[[ Text passage open ]]

Another important chapter - perhaps even more important than the one before, given that even the most pacifistic PCs may want protection, against less pacifistic NPCs or hostile environments (or non-pacifistic PCs, for that matter).

In general, I think that the broad assumptions about these technologies are quite compatible between TS and this book; however, detail assumptions about cost and weight per point of DR, various other factors, and exactly what's incorporated into various suits and such as standard, and what represents an optional extra, likely generate a lot of detail clashes and potential for confusion. One could use this stuff in place of the gear in the TS main book without breaking the setting at all, but I'd strongly recommend using either TS-books armour or UT armour, not trying to mix and match. (You'll need to convert Legality Class ratings to the 4e standard, of course.)

Overall, I think that Ultra-Tech usually makes a given amount of DR of any given type somewhat heavier and more expensive. But there are certainly exceptions to that, and there may be subtleties and complexities involved.

[[ Text passage closed ]]

» **Study questions**
- a) In the commentary on the armor chapter, rewrite the part starting with "Another important chapter" and going on through "for that matter).", substituting "section" for "chapter".
- b) Proceed with the commentary on the armor chapter from the point where it stops.
The items after this passage aren't needed.

[[ Listed entries open ]]

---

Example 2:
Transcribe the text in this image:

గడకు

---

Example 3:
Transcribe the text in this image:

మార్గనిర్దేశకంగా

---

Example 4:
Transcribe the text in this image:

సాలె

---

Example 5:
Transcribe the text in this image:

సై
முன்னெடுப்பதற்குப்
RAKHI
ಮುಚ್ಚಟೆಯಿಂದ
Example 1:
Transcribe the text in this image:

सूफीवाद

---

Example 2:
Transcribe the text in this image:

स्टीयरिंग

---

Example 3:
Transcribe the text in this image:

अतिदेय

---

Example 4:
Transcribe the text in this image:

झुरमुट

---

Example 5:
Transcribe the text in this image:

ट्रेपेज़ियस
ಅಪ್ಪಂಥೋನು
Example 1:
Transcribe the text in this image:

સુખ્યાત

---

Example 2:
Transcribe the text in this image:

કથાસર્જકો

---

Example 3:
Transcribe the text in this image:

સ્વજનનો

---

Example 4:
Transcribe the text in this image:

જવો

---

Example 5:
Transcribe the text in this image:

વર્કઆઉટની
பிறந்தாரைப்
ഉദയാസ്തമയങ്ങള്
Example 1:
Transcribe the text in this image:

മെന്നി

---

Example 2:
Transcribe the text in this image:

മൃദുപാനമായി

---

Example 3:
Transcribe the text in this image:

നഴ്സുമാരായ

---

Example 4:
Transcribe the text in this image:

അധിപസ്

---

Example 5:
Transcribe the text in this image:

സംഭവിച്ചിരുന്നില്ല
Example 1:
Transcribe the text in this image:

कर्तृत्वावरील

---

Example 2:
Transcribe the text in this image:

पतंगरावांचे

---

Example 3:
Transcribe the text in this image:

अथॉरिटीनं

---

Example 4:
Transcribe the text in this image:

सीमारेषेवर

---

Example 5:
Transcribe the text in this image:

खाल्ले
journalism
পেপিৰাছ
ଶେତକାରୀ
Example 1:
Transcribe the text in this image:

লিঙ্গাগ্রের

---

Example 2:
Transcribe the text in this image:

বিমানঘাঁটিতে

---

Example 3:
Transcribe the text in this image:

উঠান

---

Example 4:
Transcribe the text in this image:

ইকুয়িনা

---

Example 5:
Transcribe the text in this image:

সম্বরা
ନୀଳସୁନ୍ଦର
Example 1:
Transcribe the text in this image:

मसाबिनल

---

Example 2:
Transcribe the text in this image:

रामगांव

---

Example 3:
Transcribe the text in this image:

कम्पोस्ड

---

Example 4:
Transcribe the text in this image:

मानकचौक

[[ Listed entries closed ]]

» **Per-task outputs**
- a)
Another important section - perhaps even more important than the one before, given that even the most pacifistic PCs may want protection, against less pacifistic NPCs or hostile environments (or non-pacifistic PCs, for that matter).

- b)
* Smart Bioplastic: I'm not sure that TS actually features this as such, at least as an armour material, although it certainly features some kinds of "smart matter". It might be imported, possibly at substantially increased prices - the self-healing capability is not to be sniffed at. Though I'd certainly make it less able to heal certain types of damage (if it's destroyed by, say, extreme temperatures, it can't just knit back together), and maybe susceptible to disruption by radiation effects. The text does hint at the former in places.

Body Armor and Protective Gear

* Ballistic Armor: This is fairly closely akin to the Arachnoweave and Nanoweave featured in the TS core book. Reflex uses different buzzwords to the old notes on Arachnoweave - the idea of imitating spider silk is de-emphasised in favour of a mention of "shear thickening fluid", a concept that I don't think was available when TS was written. However, if one invokes the "Tailoring Armor" rules (see below) and treats Arachnoweave as a Light version of Reflex, the numbers come close. Nanoweave is much as before, if one treats the UT gear as equivalent to Medium TS Nanoweave - except that it now has split DR, and is apparently cheaper and lighter.

* Tactical Vests: This TL8 concept obviously provides a handy additional option for fighters if it shows up in TS games.

* Laser-Resistant Body Armor: With few military laser sidearms around, there'll be little incentive to develop this sort of stuff in the TS world. Ablative would probably be possible, but as Reflec is flagged as cinematic anyway, it's probably best ignored.

* Bioplas Armor: See my comments on smart bioplastic above. This could be an interesting option is slightly specialised applications - perhaps more for civilians than military types.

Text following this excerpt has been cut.